The choice between dividends and growth options ultimately is based on your financial objectives, risk appetite, and investment horizon. Here are a few factors to consider when making this decision:

  1. Income Needs: If you require regular income from your investments, dividends (IDCW) may be better. However, if you have other sources of income or a longer investment horizon, growth options may be more suitable.

  2. Risk Appetite: Dividend-paying companies often have lower volatility, making them less risky. On the other hand, growth investments can be more volatile due to the nature of high-growth companies.
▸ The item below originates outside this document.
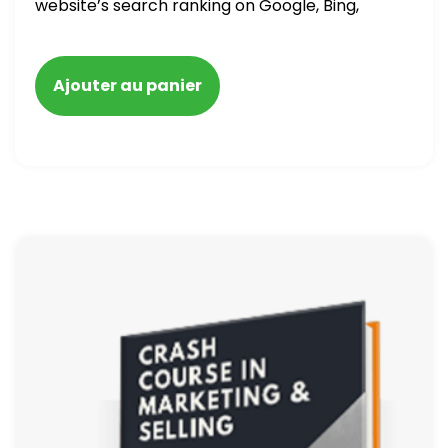
website’s search ranking on Google, Bing,
and Yahoo in 2020. How to avoid getting
blacklisted and penalized
Ajouter au panier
  3. Tax Considerations: Investors in higher tax brackets may prefer growth options to defer taxes until they sell their shares, potentially benefiting from lower capital gains tax rates.

Summing it Up

Dividends (IDCW) and growth options in mutual funds offer distinct advantages and considerations for investors. While the former provides a regular income stream and stability, growth options focus on capital appreciation and potential long-term gains.

FAQs on Impact of Dividend vs Growth Options in Mutual Funds

To build wealth over the long term and experience sustained returns, consider staying invested in growth. However, if you seek immediate returns and a stable cash flow, opting for dividend investing might be the best choice for you.

Both growth options and IDCW (Income Distribution cum Capital Withdrawal) options attract investors with distinct goals in the realm of mutual funds. While growth options offer greater tax efficiency and the potential for capital appreciation, IDCW options deliver a consistent income stream.